Task to carry out
Starting at the line that contains "display:flex; align-items:center; padding:0", return every line through the end of the entries below, exactly and with nothing else.

Exercise materials

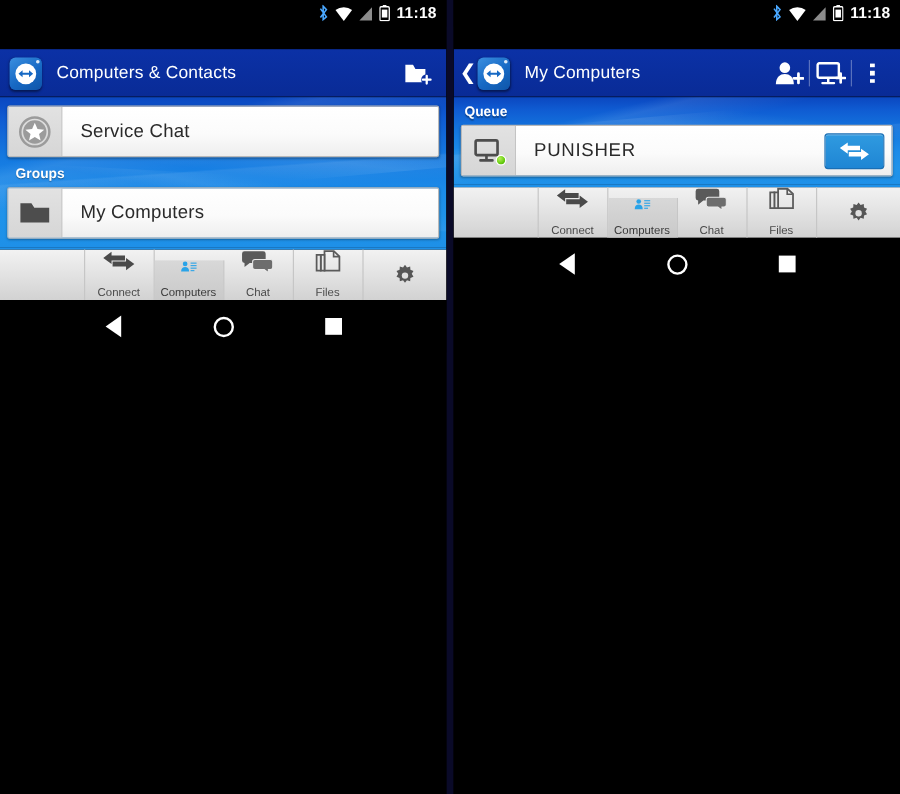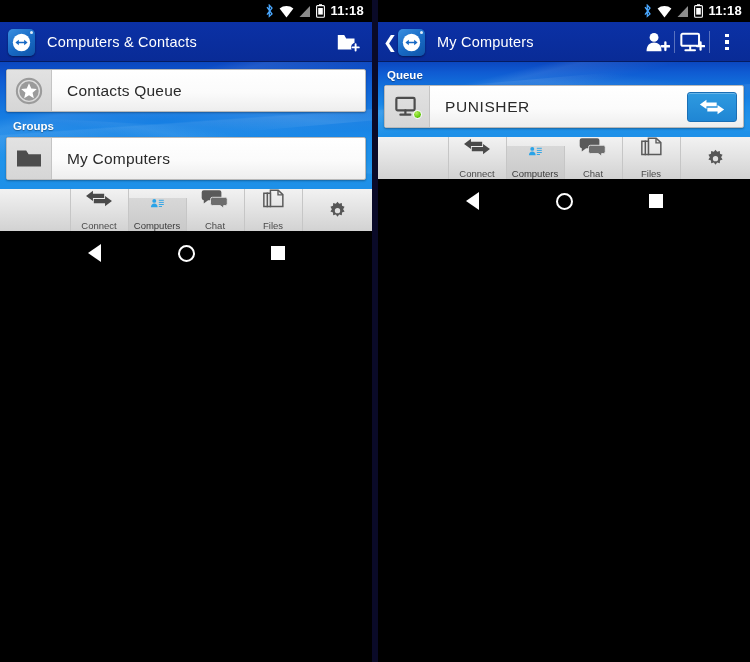--- a/index.html
+++ b/index.html
@@ -27,20 +27,21 @@
     letter-spacing:0.2px; line-height:22px;
   }
   .sicon { display:block; }
 
   
   .appbar {
     height:40px; background:#0a2ea0;
     background:linear-gradient(180deg,#0b31a6 0%,#092b96 100%);
     display:flex; align-items:center; padding:0 6px 0 8px;
     position:relative;
+    margin-top:19px;
   }
   .appbar.right { padding-left:4px; }
   .appbar:after{
     content:""; position:absolute; left:0; right:0; bottom:0;
     height:1px; background:rgba(0,0,0,.35);
   }
   .backchev {
     width:16px; height:40px; display:flex; align-items:center;
     justify-content:center; color:#fff; font-size:17px;
     font-family:"DejaVu Sans", sans-serif; line-height:1;
@@ -210,21 +211,21 @@
       <div class="listwrap">
 
         <div class="row">
           <div class="thumb">
             <svg width="28" height="28" viewBox="0 0 30 30">
               <circle cx="15" cy="15" r="13" fill="none" stroke="#9b9b9b" stroke-width="2.2"></circle>
               <circle cx="15" cy="15" r="10.4" fill="#9b9b9b"></circle>
               <path d="M15 6.8 L17.4 12.4 L23.4 12.9 L18.8 16.8 L20.2 22.7 L15 19.5 L9.8 22.7 L11.2 16.8 L6.6 12.9 L12.6 12.4 Z" fill="#ffffff"></path>
             </svg>
           </div>
-          <div class="label">Contacts Queue</div>
+          <div class="label">Service Chat</div>
         </div>
 
         <div class="grouphdr">Groups</div>
 
         <div class="row">
           <div class="thumb">
             <svg width="26" height="21" viewBox="0 0 26 21">
               <path d="M1 2.4 L1 18.4 L25 18.4 L25 6.2 L12.6 6.2 L10.2 2.4 Z" fill="#4d4d4d"></path>
             </svg>
           </div>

Answer to this task
     display:flex; align-items:center; padding:0 6px 0 8px;
     position:relative;
+    margin-top:19px;
   }
   .appbar.right { padding-left:4px; }
   .appbar:after{
     content:""; position:absolute; left:0; right:0; bottom:0;
     height:1px; background:rgba(0,0,0,.35);
   }
   .backchev {
     width:16px; height:40px; display:flex; align-items:center;
     justify-content:center; color:#fff; font-size:17px;
     font-family:"DejaVu Sans", sans-serif; line-height:1;
@@ -210,21 +211,21 @@
       <div class="listwrap">
 
         <div class="row">
           <div class="thumb">
             <svg width="28" height="28" viewBox="0 0 30 30">
               <circle cx="15" cy="15" r="13" fill="none" stroke="#9b9b9b" stroke-width="2.2"></circle>
               <circle cx="15" cy="15" r="10.4" fill="#9b9b9b"></circle>
               <path d="M15 6.8 L17.4 12.4 L23.4 12.9 L18.8 16.8 L20.2 22.7 L15 19.5 L9.8 22.7 L11.2 16.8 L6.6 12.9 L12.6 12.4 Z" fill="#ffffff"></path>
             </svg>
           </div>
-          <div class="label">Contacts Queue</div>
+          <div class="label">Service Chat</div>
         </div>
 
         <div class="grouphdr">Groups</div>
 
         <div class="row">
           <div class="thumb">
             <svg width="26" height="21" viewBox="0 0 26 21">
               <path d="M1 2.4 L1 18.4 L25 18.4 L25 6.2 L12.6 6.2 L10.2 2.4 Z" fill="#4d4d4d"></path>
             </svg>
           </div>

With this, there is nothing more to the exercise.